How it's calculated:

Linear scale based on overtake count

Why it matters:

High overtake numbers indicate racing where position changes are achievable, suggesting good circuit design for wheel-to-wheel combat or performance parity between cars. Low overtake counts often correlate with processional races where grid order determines finishing order.

Strategy (22% of total score)

Tyre Strategy Variety

What it measures:

Number of distinct tyre compound sequences used by the top 6 finishers, where different pit stop orders count as unique strategies.

How it's calculated:

Linear scale based on count of unique strategies or compounds

Why it matters:

Strategy diversity indicates teams took different approaches to the race, creating varied pit stop timing and different performance windows throughout the race distance. This produces natural pace differentials and battles between cars on different strategic paths.

Unique Tyre Compounds

What it measures:

Number of different tyre compound types (dry, intermediate, wet) used by five or more drivers during the race.

How it's calculated:

Linear scale based on count of unique strategies or compounds

Why it matters:

Multiple compound types in play suggest evolving conditions or wide strategic choices. More compounds create performance differentials as cars on different tyres have different grip levels and degradation rates.

Competition & Finishing Order (35% of total score)

Top3 Gap

What it measures:

Time gap in seconds between the race winner and the second-place finisher at the checkered flag.

How it's calculated:

Inverse scale where smaller gaps score higher. 0 seconds = 10.0, gaps above 30 seconds = 0.0

Why it matters:

Close finishes indicate genuine competition for the win rather than dominant performance by a single car or driver. Small gaps suggest the leader was under pressure throughout the race distance.

Grid Chaos

What it measures:

Weighted score measuring dramatic position changes from qualifying grid to race finish, with higher scores for top-five starters who drop back or backmarkers who finish on the podium.

How it's calculated:

Linear scale based on observed value relative to maximum

Why it matters:

High volatility indicates the race shuffled the competitive order, meaning qualifying didn't determine the outcome. This suggests overtaking was possible, strategy played a role, or race incidents affected the natural pecking order.

Team Variety

What it measures:

Number of different constructor teams represented among the top five finishing positions.

How it's calculated:

Linear scale based on observed value relative to maximum

Why it matters:

Greater team variety in top positions indicates competitive parity and reduces dominance by a single team. Five different teams in the top five suggests open competition; one or two teams suggests performance concentration.

Normalization Rules

Boolean normalization

Applied to binary conditions like rainfall. True conditions score 10.0, false conditions score 0.0.

Linear normalization

Applied to counting metrics like overtakes or interruptions. Scales the observed value against the maximum value in the dataset: (value ÷ maximum) × 10, capped at 10.0.

Inverse gap normalization

Applied to time gaps where smaller is better. Maps gaps from 0 seconds (perfect 10.0) to 30+ seconds (0.0) using the formula: 10 - (gap ÷ 30) × 10.

Final Score Calculation

Each dimension's normalized score (0-10) is multiplied by its weight, and all weighted contributions are summed to produce the raw race score. Since dimension weights sum to 140%, raw scores can theoretically exceed 10.0.

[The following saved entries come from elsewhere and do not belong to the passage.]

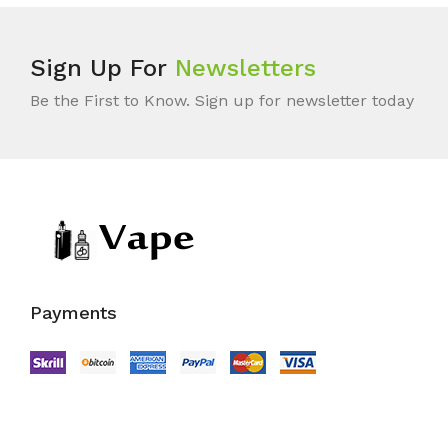
Sign Up For
Newsletters
Be the First to Know. Sign up for newsletter today
Payments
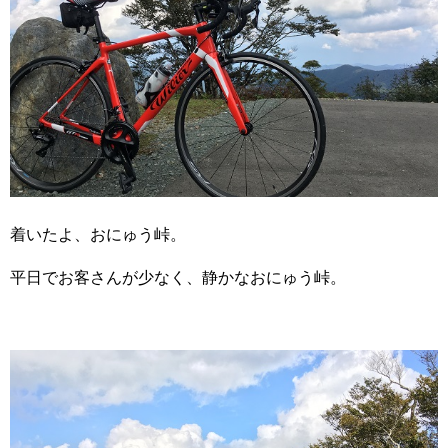
着いたよ、おにゅう峠。
平日でお客さんが少なく、静かなおにゅう峠。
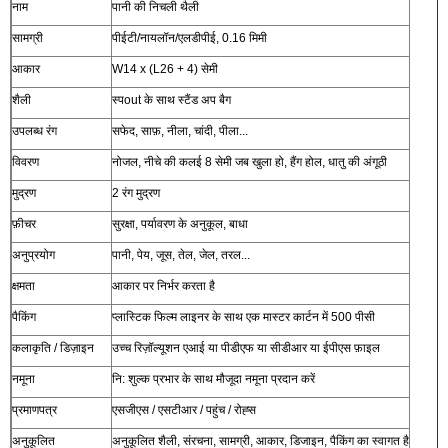
नाम
पानी की निचली थैली
सामग्री
पीईटी/नायलॉन/एलडीपीई, 0.16 मिमी
आकार
W14 x (L26 + 4) सेमी
शैली
स्पout के साथ स्टैंड अप बैग
उपलब्ध रंग
सफेद, साफ़, नीला, चांदी, पीला...
विवरण
नोजल, नीचे की कलई 8 सेमी जब खुला हो, हैंग होल, धातु की अंगूठी
मुद्रण
2 रंग मुद्रण
फ़ीचर
सुरक्षा, पर्यावरण के अनुकूल, बाधा
अनुप्रयोग
पानी, पेय, जूस, तेल, जेल, तरल...
क्षमता
आकार पर निर्भर करता है
पैकिंग
प्लास्टिक फिल्म लाइनर के साथ एक मास्टर कार्टन में 500 पीसी
कलाकृति / डिज़ाइन
उच्च रिज़ॉल्यूशन एआई या पीडीएफ या सीडीआर या ईपीएस फ़ाइल
नमूना
नि: शुल्क प्रभार के साथ मौजूदा नमूना प्रदान करें
प्रमाणपत्र
एसजीएस / एसटीआर / पहुंच / रोह्स
अनुकूलित
अनुकूलित शैली, संरचना, सामग्री, आकार, डिजाइन, पैकिंग का स्वागत है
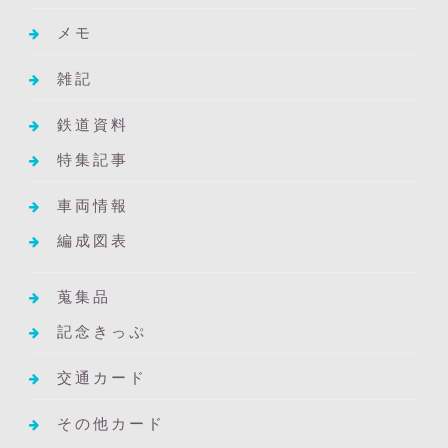
メモ
雑記
鉄道資料
特集記事
車両情報
編成図表
蒐集品
記念きっぷ
交通カード
その他カード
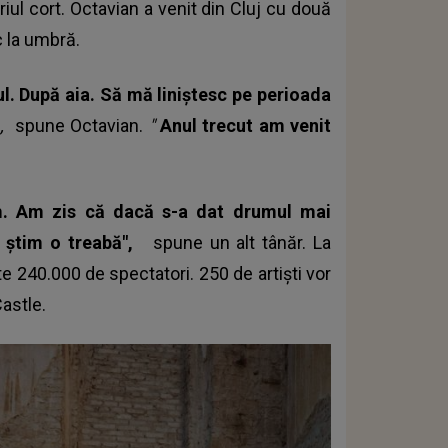
iul cort. Octavian a venit din Cluj cu două
c la umbră.
tul. După aia. Să mă liniştesc pe perioada
"
,
spune Octavian.
"
Anul trecut am venit
m. Am zis că dacă s-a dat drumul mai
 ştim o treabă",
spune un alt tânăr. La
te 240.000 de spectatori. 250 de artişti vor
Castle
.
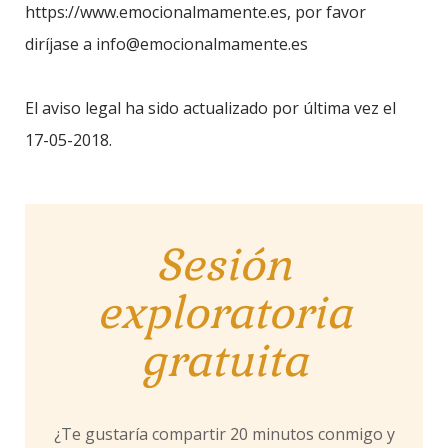
https://www.emocionalmamente.es, por favor
diríjase a info@emocionalmamente.es
El aviso legal ha sido actualizado por última vez el
17-05-2018.
Sesión
exploratoria
gratuita
¿Te gustaría compartir 20 minutos conmigo y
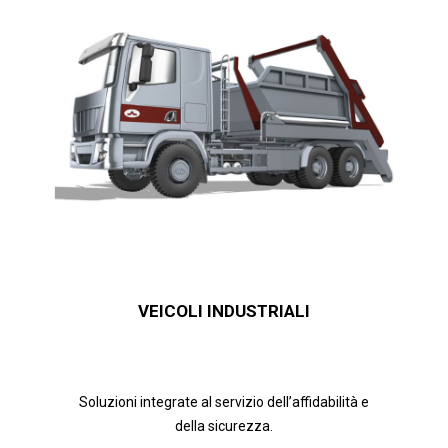
VEICOLI INDUSTRIALI
Soluzioni integrate al servizio dell’affidabilità e
della sicurezza.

Multiple pathways to excellence:

  • Chaos pathway (40%): Rain + interruptions can contribute up to 4.0 points
  • Racing pathway (80%): Overtakes + close finishes + strategy variety can contribute up to 8.0 points
  • Supporting factors (20%): Grid chaos + team variety + DNFs can contribute up to 2.0 points

This design means races don't need all dimensions to score highly—exceptional performance in any pathway can achieve 8-10 scores. The final result is capped at 10.0, with truly exceptional races hitting this ceiling through multiple excellence pathways simultaneously.